Schon bei den letzten Olympischen Spielen war der Trend zu beobachten gewesen, dass viele Zuschauer die Sportler auf den hinteren Rängen mehr feierten als die Sieger. Wenn der Führende beim Marathonlauf an der Ecke auf die Zurückgebliebenen wartete, geriet das Publikum außer sich vor Begeisterung. Wenn die Athleten sich beim Hindernislauf gemeinsam über die Hürden halfen, wenn die Boxer Arm in Arm den Ring verließen, um ein Bier trinken zu gehen, wenn die Ruderer sich mit ihren Rudern ausgelassene Wasserschlachten lieferten, wenn die Turmspringer versuchten, die wuchtigste Arschbombe hinzulegen, bei der das Wasser am höchsten spritzte. Oft war der Letztplatzierte der eigentliche Star seiner Disziplin, es konnte ja auch nur einer Letzter werden, viele von ihnen hatten im Anschluss hochdotierte Werbeverträge bekommen. Für 2032 haben die Medienkonzerne reagiert und der Übertragung des Geschehens auf den hinteren Rängen erstmalig mehr Zeit gewidmet als dem Kampf um die Medaillen. Von den Sportlern wollte keiner ein Spielverderber sein, alle machten mit und scherzten lieber miteinander und mit dem Publikum statt sich sinnlos abzuhetzen und die Gesundheit zu ruinieren.

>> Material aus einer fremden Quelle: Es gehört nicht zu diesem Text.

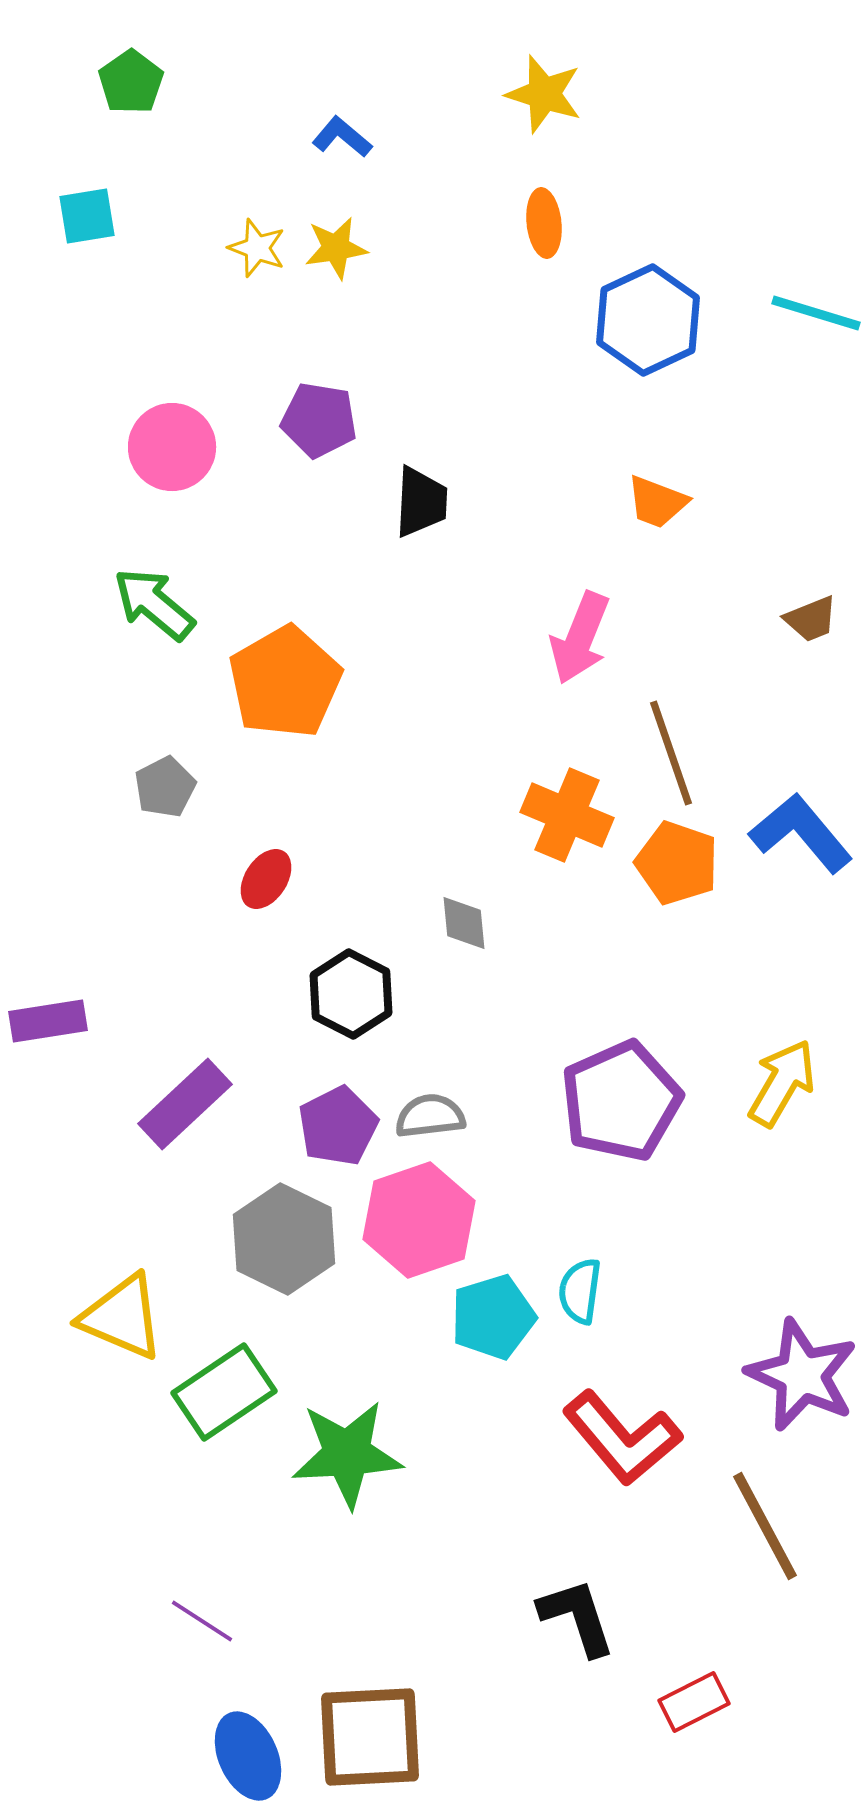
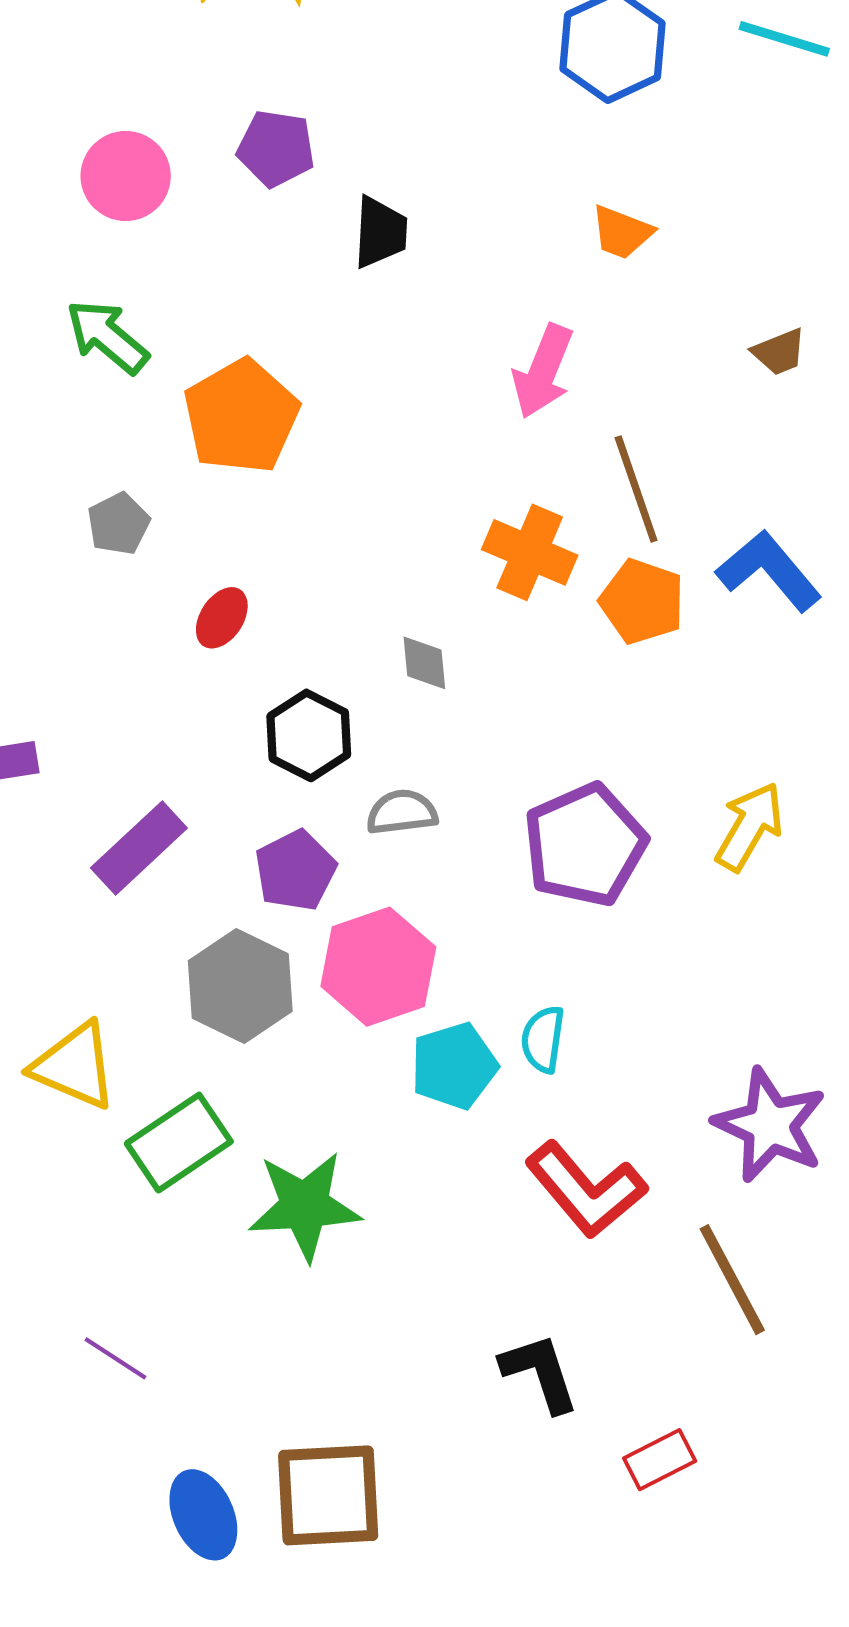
gray semicircle: (430, 1116) -> (402, 812), moved
purple line: (202, 1621) -> (115, 1358), moved

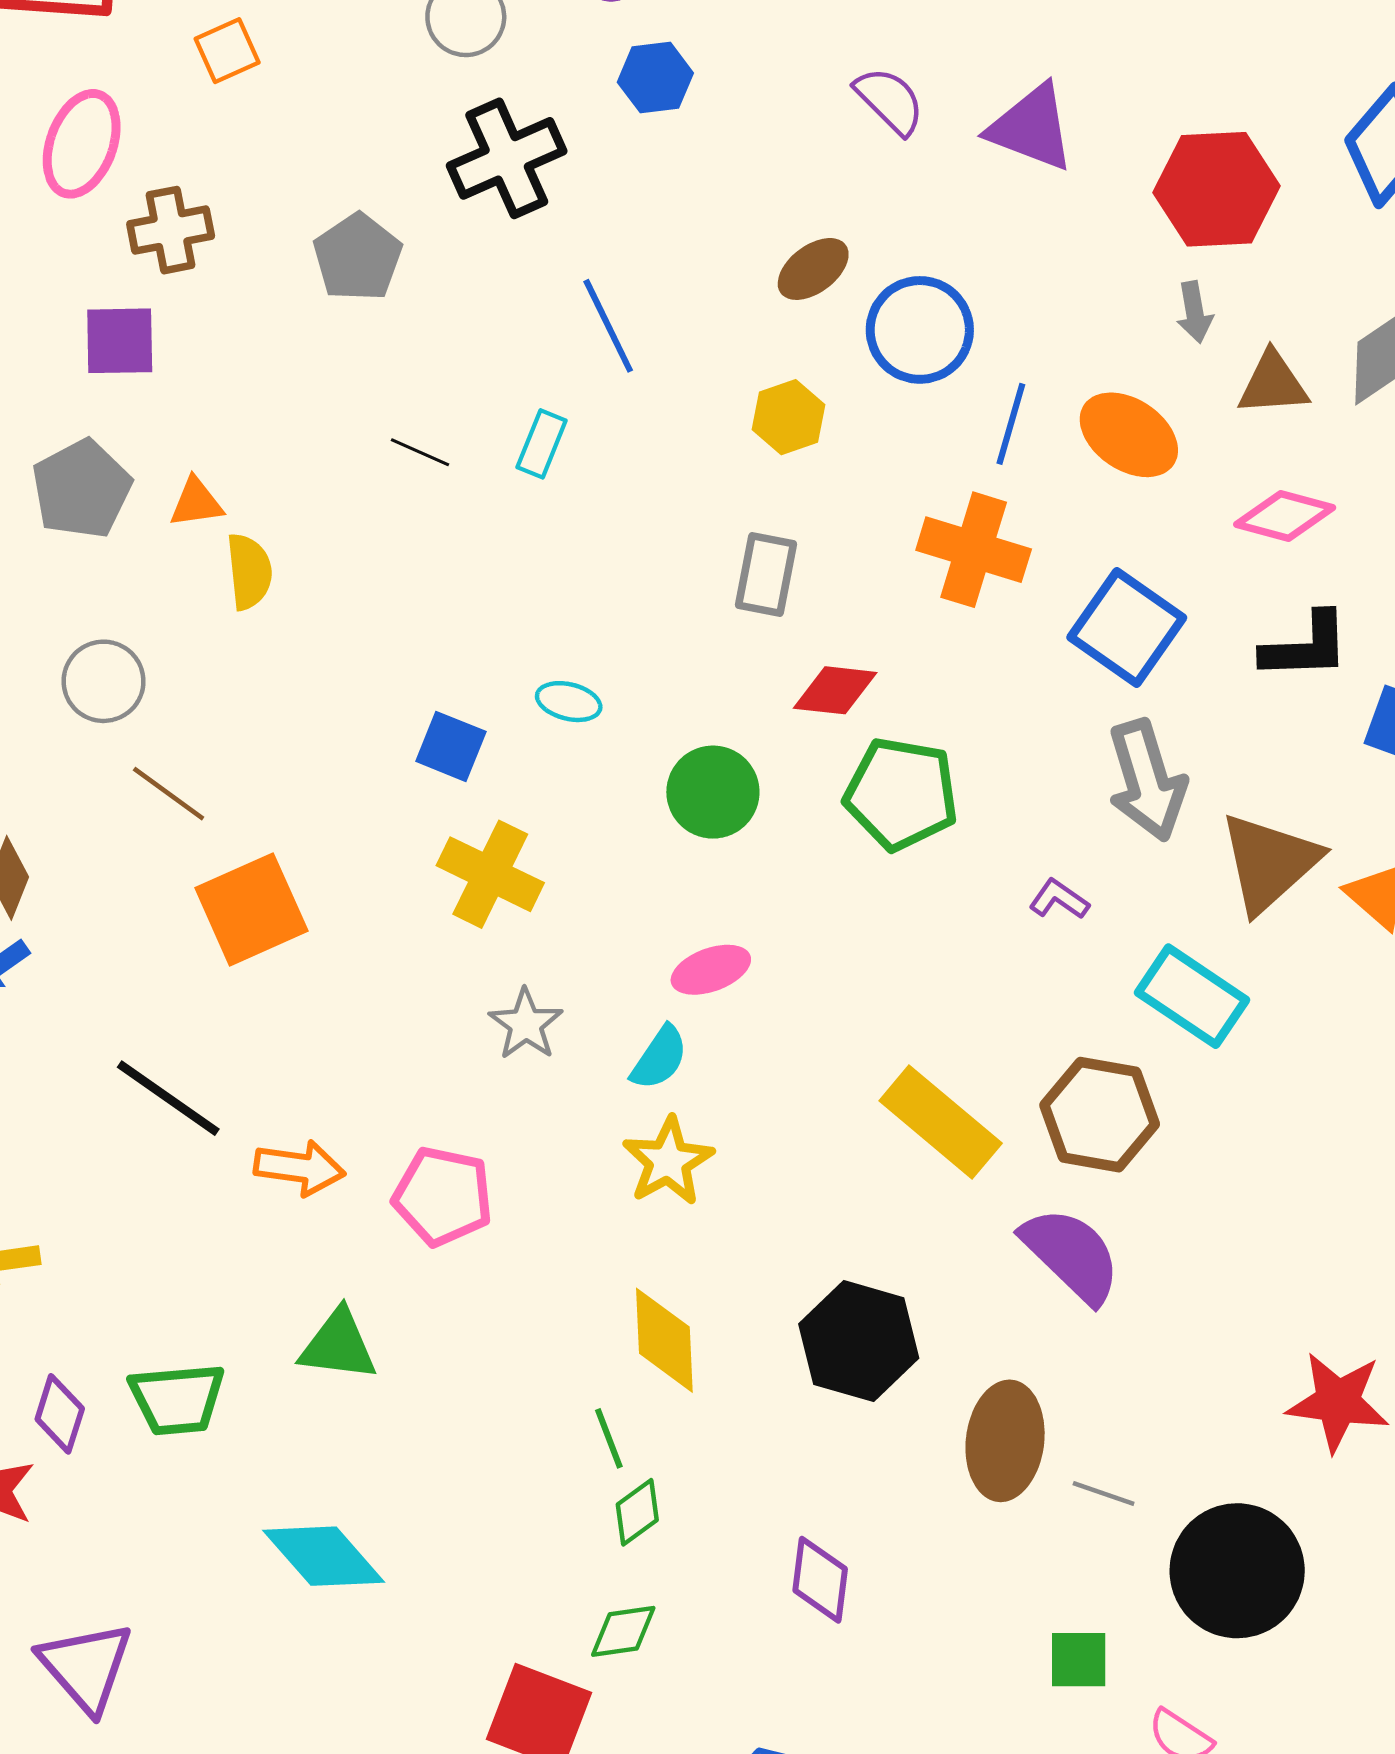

In einer Welt, in der der globale wirtschaftliche Wettbewerb und die Jagd auf die letzten Ressourcen der Erde die Menschen ständigem Stress aussetzt, in der jeder sich im Beruf, aber auch in der Freizeit und sogar in seinem Liebesleben optimieren muss, um nicht aussortiert zu werden, in der eigentlich jeder Mensch ein Hochleistungssportler ist, wenn er ökonomisch überleben will, sind die Olympischen Spiele zu einem Refugium der Leistungsverweigerung, des Spaßes an zwecklosen Tätigkeiten und der Freude am Dasein geworden, was die Einschaltquoten wie nie zuvor in die Höhe schnellen ließ. Niemand wollte es sich entgehen lassen, Menschen dabei zuzusehen, wie sie ohne jeden Erfolgsdruck gemeinsam ihre Freizeit verbrachten. Die ansteckende Wirkung dieser Atmosphäre kann gar nicht zu überschätzt werden. Die Hoffnung ist nicht unberechtigt, dass der Sport zum ersten Mal in seiner modernen Geschichte tatsächlich die Welt verändern könnte.